A package which efficiently applies any function to a pandas dataframe or series in the fastest available manner.
To know about latest improvements, please check changelog.
$ pip install -U pandas # upgrade pandas
$ pip install swifter # first time installation
$ pip install -U swifter # upgrade to latest version if already installed
alternatively, to install on Anaconda:
conda install -c conda-forge swifter
...after installing, import swifter
into your code along with pandas
using:
import pandas as pd
import swifter
df = pd.DataFrame({'x': [1, 2, 3, 4], 'y': [5, 6, 7, 8]})
# runs on single core
df['x2'] = df['x'].apply(lambda x: x**2)
# runs on multiple cores
df['x2'] = df['x'].swifter.apply(lambda x: x**2)
# use swifter apply on whole dataframe
df['agg'] = df.swifter.apply(lambda x: x.sum() - x.min())
# use swifter apply on specific columns
df['outCol'] = df[['inCol1', 'inCol2']].swifter.apply(my_func)
df['outCol'] = df[['inCol1', 'inCol2', 'inCol3']].swifter.apply(my_func,
positional_arg, keyword_arg=keyword_argval)
Further documentations on swifter is available here.

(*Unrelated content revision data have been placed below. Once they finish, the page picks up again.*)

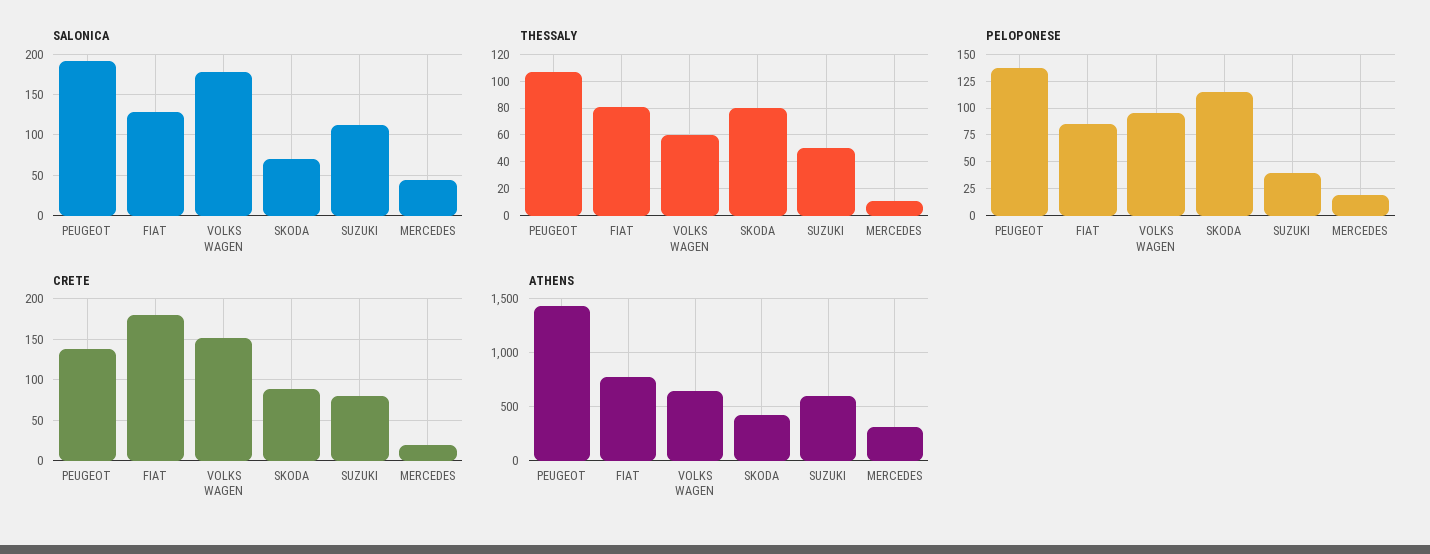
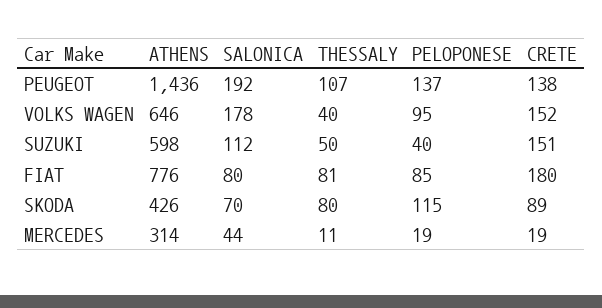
  {
    "SALONICA": {
      "PEUGEOT": 192,
-     "FIAT": 130,
+     "FIAT": 80,
      "VOLKS WAGEN": 178,
      "SKODA": 70,
      "SUZUKI": 112,
      "MERCEDES": 44
    },
    "THESSALY": {
      "PEUGEOT": 107,
      "FIAT": 81,
-     "VOLKS WAGEN": 60,
+     "VOLKS WAGEN": 40,
      "SKODA": 80,
      "SUZUKI": 50,
      "MERCEDES": 11
    },
    "PELOPONESE": {
      "PEUGEOT": 137,
      "FIAT": 85,
      "VOLKS WAGEN": 95,
      "SKODA": 115,
      "SUZUKI": 40,
      "MERCEDES": 19
    },
    "CRETE": {
      "PEUGEOT": 138,
      "FIAT": 180,
      "VOLKS WAGEN": 152,
      "SKODA": 89,
-     "SUZUKI": 80,
+     "SUZUKI": 151,
      "MERCEDES": 19
    },
    "ATHENS": {
      "PEUGEOT": 1436,
      "FIAT": 776,
      "VOLKS WAGEN": 646,
      "SKODA": 426,
      "SUZUKI": 598,
      "MERCEDES": 314
    }
  }

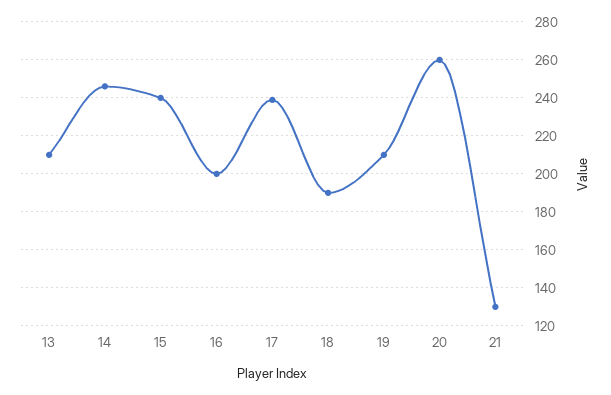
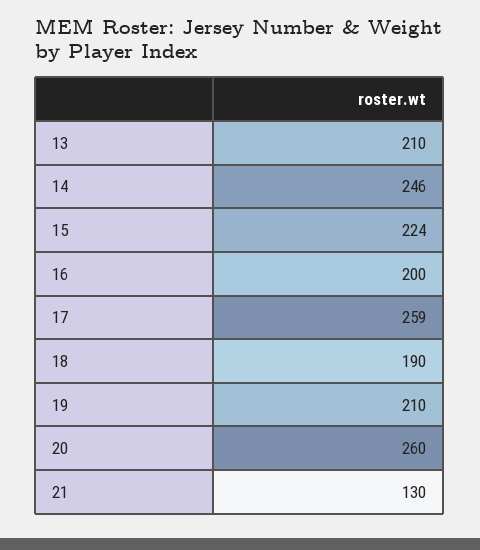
  {
    "13": 210,
    "14": 246,
-   "15": 240,
+   "15": 224,
    "16": 200,
-   "17": 240,
+   "17": 259,
    "18": 190,
    "19": 210,
    "20": 260,
    "21": 130
  }

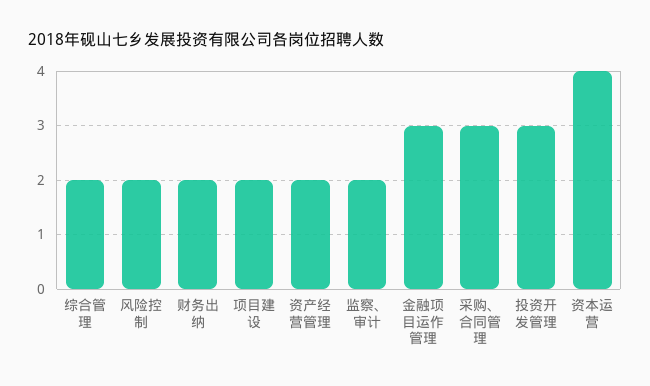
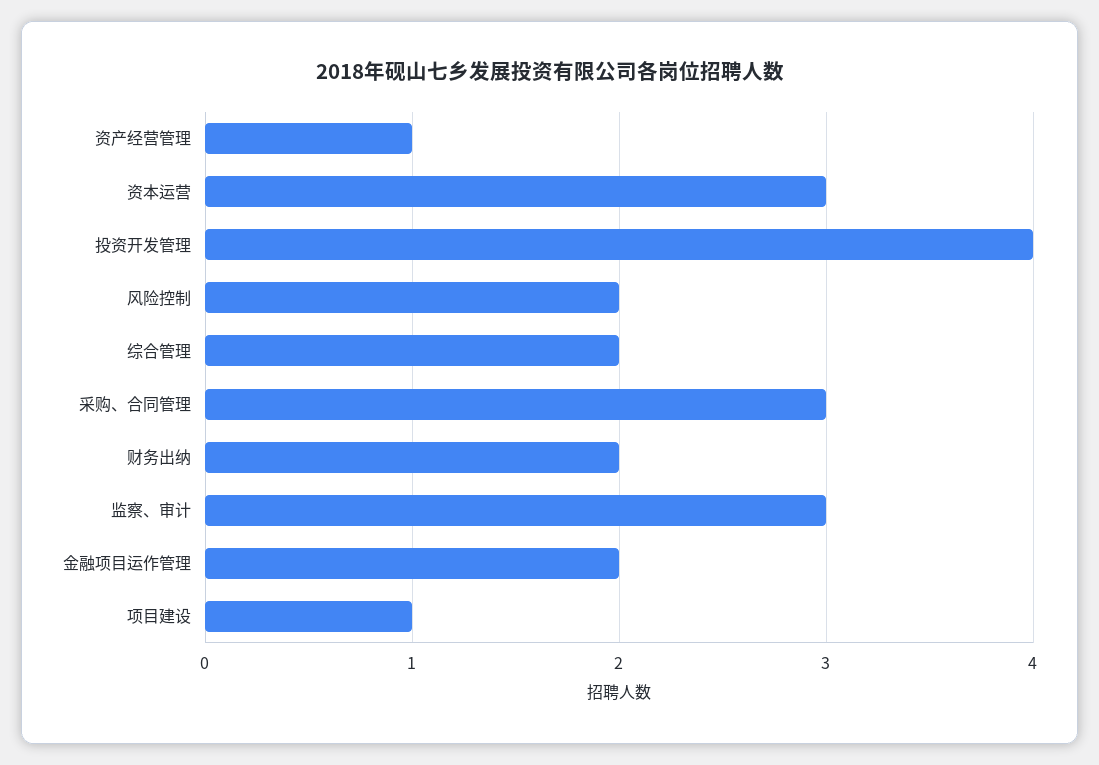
  {
    "综合管理": 2,
    "风险控制": 2,
    "财务出纳": 2,
-   "项目建设": 2,
+   "项目建设": 1,
-   "资产经营管理": 2,
+   "资产经营管理": 1,
-   "监察、审计": 2,
+   "监察、审计": 3,
-   "金融项目运作管理": 3,
+   "金融项目运作管理": 2,
    "采购、合同管理": 3,
-   "投资开发管理": 3,
+   "投资开发管理": 4,
-   "资本运营": 4
+   "资本运营": 3
  }

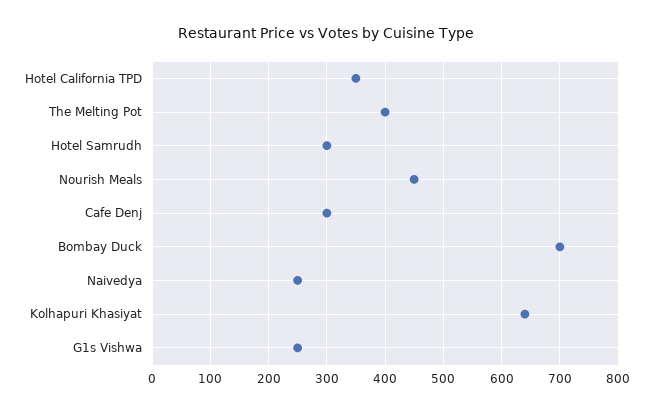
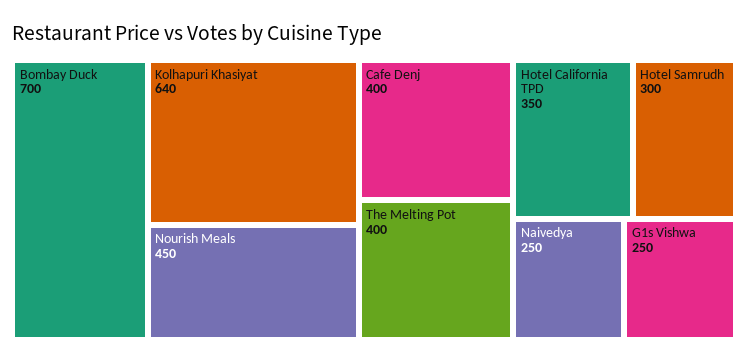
  {
    "Hotel California TPD": 350,
    "The Melting Pot": 400,
    "Hotel Samrudh": 300,
    "Nourish Meals": 450,
-   "Cafe Denj": 300,
+   "Cafe Denj": 400,
    "Bombay Duck": 700,
    "Naivedya": 250,
    "Kolhapuri Khasiyat": 640,
    "G1s Vishwa": 250
  }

Check out the examples notebook, along with the speed benchmark notebook
When vectorization is not possible, automatically decides which is faster: to use dask parallel processing or a simple pandas apply
-
The function is documented in the .py file. In Jupyter Notebooks, you can see the docs by pressing Shift+Tab(x3). Also, check out the complete documentation here along with the changelog.
-
Please upgrade your version of pandas, as the pandas extension api used in this module is a recent addition to pandas.
-
It is advised to disable the progress bar if calling swifter from a forked process as the progress bar may get confused between various multiprocessing modules.